The tasks ::
1 - Rewrite the passage of the article on palladium and platinum from "Automobile demand is" up to and including "platinum has not.", swapping "car makers" for "automakers".
2 - Extend the article on palladium and platinum by writing what comes after its final sentence.

Platinum Is The Metal To Own Right Now

The palladium price has not taken a break yet.

Palladium is in a relentless bull market. The price of the silvery-gray metal soared in early 2016. The price more than doubled since then, and it shows little sign of slowing down.

You can see what I mean in the chart below:

Automobile demand is the sole driver of this market. Cars consume 80% of the palladium supply. It’s used in catalytic converters — the big, blocky things that sit behind the exhaust pipe. The palladium converts pollutants in exhaust into less harmful compounds.

That used to be a role platinum served. However, platinum prices soared, so car makers turned to palladium.

Platinum remains the favorite catalyst for diesel cars, but gas-powered cars use palladium. And there’s a bull market in gasoline engines…

Today, an ounce of palladium costs more than an ounce of platinum. That’s the first time since 2001.

Remember, a good natural resource investor is a contrarian. While palladium prices soared this year, platinum has not.

Source excerpt ::
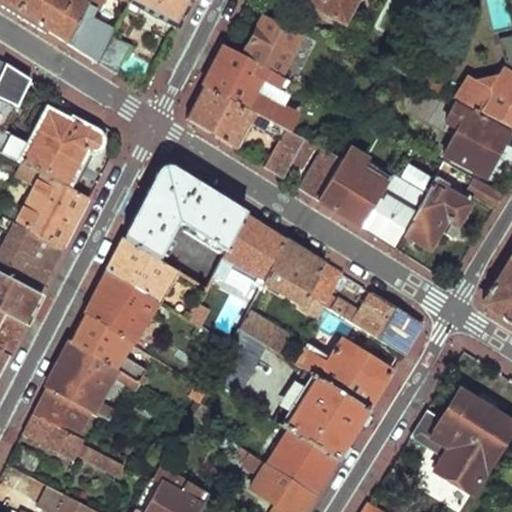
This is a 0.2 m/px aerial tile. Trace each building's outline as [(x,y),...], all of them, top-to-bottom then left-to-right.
[(0,0),(0,4),(66,46),(87,7),(75,0),(0,0)] [(100,1),(123,13),(124,11),(127,5),(118,0),(89,0),(88,4),(96,9),(100,1)] [(138,10),(176,30),(192,1),(190,0),(129,0),(127,5),(124,11),(135,16),(138,10)] [(338,26),(352,0),(306,0),(318,7),(314,12),(338,26)] [(66,46),(96,65),(111,35),(114,30),(91,18),(96,9),(88,4),(87,7),(66,46)] [(242,56),(280,76),(301,38),(263,16),(242,56)] [(96,65),(115,76),(130,47),(111,35),(96,65)] [(202,87),(271,123),(285,131),(287,132),(296,115),(267,99),(276,84),(286,89),(290,81),(280,76),(242,56),(223,46),(212,68),(202,87)] [(461,104),(496,122),(508,105),(511,108),(511,46),(511,47),(508,48),(510,59),(504,60),(501,58),(494,68),(500,72),(501,77),(495,85),(487,79),(481,88),(474,83),(461,104)] [(388,66),(420,82),(426,71),(427,69),(395,52),(388,66)] [(0,74),(0,138),(30,81),(5,65),(0,74)] [(420,82),(436,91),(442,80),(426,71),(420,82)] [(186,118),(235,149),(252,121),(267,130),(271,123),(202,87),(186,118)] [(444,155),(487,177),(504,144),(511,147),(511,129),(496,122),(461,104),(455,101),(451,109),(464,117),(444,155)] [(66,187),(85,149),(89,149),(93,150),(98,148),(100,143),(100,140),(98,137),(95,135),(70,122),(67,124),(45,112),(28,146),(15,139),(6,157),(18,163),(66,187)] [(285,131),(263,167),(283,179),(296,159),(306,141),(287,132),(285,131)] [(306,141),(296,159),(305,165),(316,146),(306,141)] [(298,189),(316,200),(341,161),(322,150),(298,189)] [(316,200),(360,228),(388,182),(345,156),(341,161),(316,200)] [(0,217),(62,248),(74,225),(88,198),(66,187),(18,163),(13,174),(34,186),(20,212),(6,205),(0,217)] [(446,164),(437,179),(444,184),(453,167),(446,164)] [(143,199),(124,236),(159,260),(179,224),(225,252),(244,214),(172,170),(167,167),(165,167),(159,170),(157,172),(143,199)] [(360,228),(393,248),(403,232),(426,196),(392,176),(388,182),(360,228)] [(465,194),(494,209),(503,194),(473,178),(465,194)] [(426,196),(403,232),(428,246),(439,229),(445,232),(452,222),(457,224),(468,206),(444,191),(448,186),(444,184),(437,179),(426,196)] [(225,252),(213,276),(223,281),(232,264),(257,279),(247,298),(254,301),(259,292),(286,240),(244,214),(225,252)] [(0,274),(38,294),(48,275),(62,248),(0,217),(0,218),(0,231),(7,236),(0,250),(0,274)] [(107,269),(157,302),(176,271),(159,260),(124,236),(115,253),(107,269)] [(286,240),(259,292),(263,294),(268,286),(301,305),(307,295),(325,264),(286,240)] [(511,253),(502,269),(511,274),(511,253)] [(307,295),(325,306),(331,293),(341,274),(325,264),(307,295)] [(96,291),(83,315),(131,344),(157,302),(107,269),(96,291)] [(511,274),(502,269),(483,301),(484,307),(511,324),(511,274)] [(0,312),(23,324),(38,294),(0,274),(0,312)] [(331,293),(325,306),(330,309),(337,297),(331,293)] [(330,309),(403,354),(421,324),(372,293),(361,311),(337,297),(330,309)] [(300,308),(318,320),(325,306),(307,295),(301,305),(300,308)] [(189,322),(199,329),(200,330),(211,310),(199,303),(189,322)] [(0,353),(6,357),(13,342),(23,324),(0,312),(0,353)] [(239,332),(264,346),(276,353),(287,336),(249,312),(240,329),(239,332)] [(70,341),(142,386),(161,398),(165,391),(142,377),(146,370),(123,357),(131,344),(83,315),(76,328),(70,341)] [(234,325),(223,344),(229,348),(239,332),(240,329),(234,325)] [(193,336),(225,357),(229,348),(223,344),(200,330),(199,329),(193,336)] [(225,357),(210,384),(234,398),(264,346),(239,332),(229,348),(225,357)] [(304,370),(369,408),(391,372),(341,340),(326,363),(303,350),(294,364),(304,370)] [(45,388),(90,412),(110,423),(117,410),(100,400),(112,379),(137,394),(142,386),(70,341),(57,364),(45,388)] [(286,430),(336,461),(353,433),(369,408),(304,370),(298,381),(308,388),(292,413),(281,407),(272,422),(286,430)] [(198,385),(191,397),(199,402),(206,390),(198,385)] [(31,415),(75,440),(90,412),(45,388),(38,402),(31,415)] [(449,449),(435,471),(473,494),(511,430),(511,425),(459,393),(442,420),(427,411),(410,437),(426,447),(432,438),(449,449)] [(21,434),(66,458),(71,449),(118,476),(123,467),(75,440),(31,415),(21,434)] [(267,464),(317,494),(328,475),(336,461),(286,430),(267,464)] [(251,489),(288,511),(304,511),(317,494),(267,464),(223,438),(221,444),(239,455),(235,461),(259,476),(251,489)] [(197,511),(207,494),(187,482),(181,490),(165,481),(146,511),(197,511)]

Answers to the problems ::
1 -
Automobile demand is the sole driver of this market. Cars consume 80% of the palladium supply. It’s used in catalytic converters — the big, blocky things that sit behind the exhaust pipe. The palladium converts pollutants in exhaust into less harmful compounds.

That used to be a role platinum served. However, platinum prices soared, so automakers turned to palladium.

Platinum remains the favorite catalyst for diesel cars, but gas-powered cars use palladium. And there’s a bull market in gasoline engines…

Today, an ounce of palladium costs more than an ounce of platinum. That’s the first time since 2001.

Remember, a good natural resource investor is a contrarian. While palladium prices soared this year, platinum has not.

2 -
That’s why the juice for investors today is in platinum.

Historically, you could buy an ounce of palladium with just half an ounce of platinum. You could also buy an ounce of gold with just three-quarters of an ounce of platinum.

Today, that’s reversed. It would cost you over an ounce of platinum to buy an ounce of palladium. It would cost you a whopping 1.4 ounces of platinum to buy an ounce of gold.

As I wrote in June:

The problem is that platinum’s supply is dwindling, while gold is not. Platinum can be recovered from industrial processes by recycling … but it isn’t 100% effective, so we’re losing platinum every year.

All this data points us toward platinum as the metal to own right now.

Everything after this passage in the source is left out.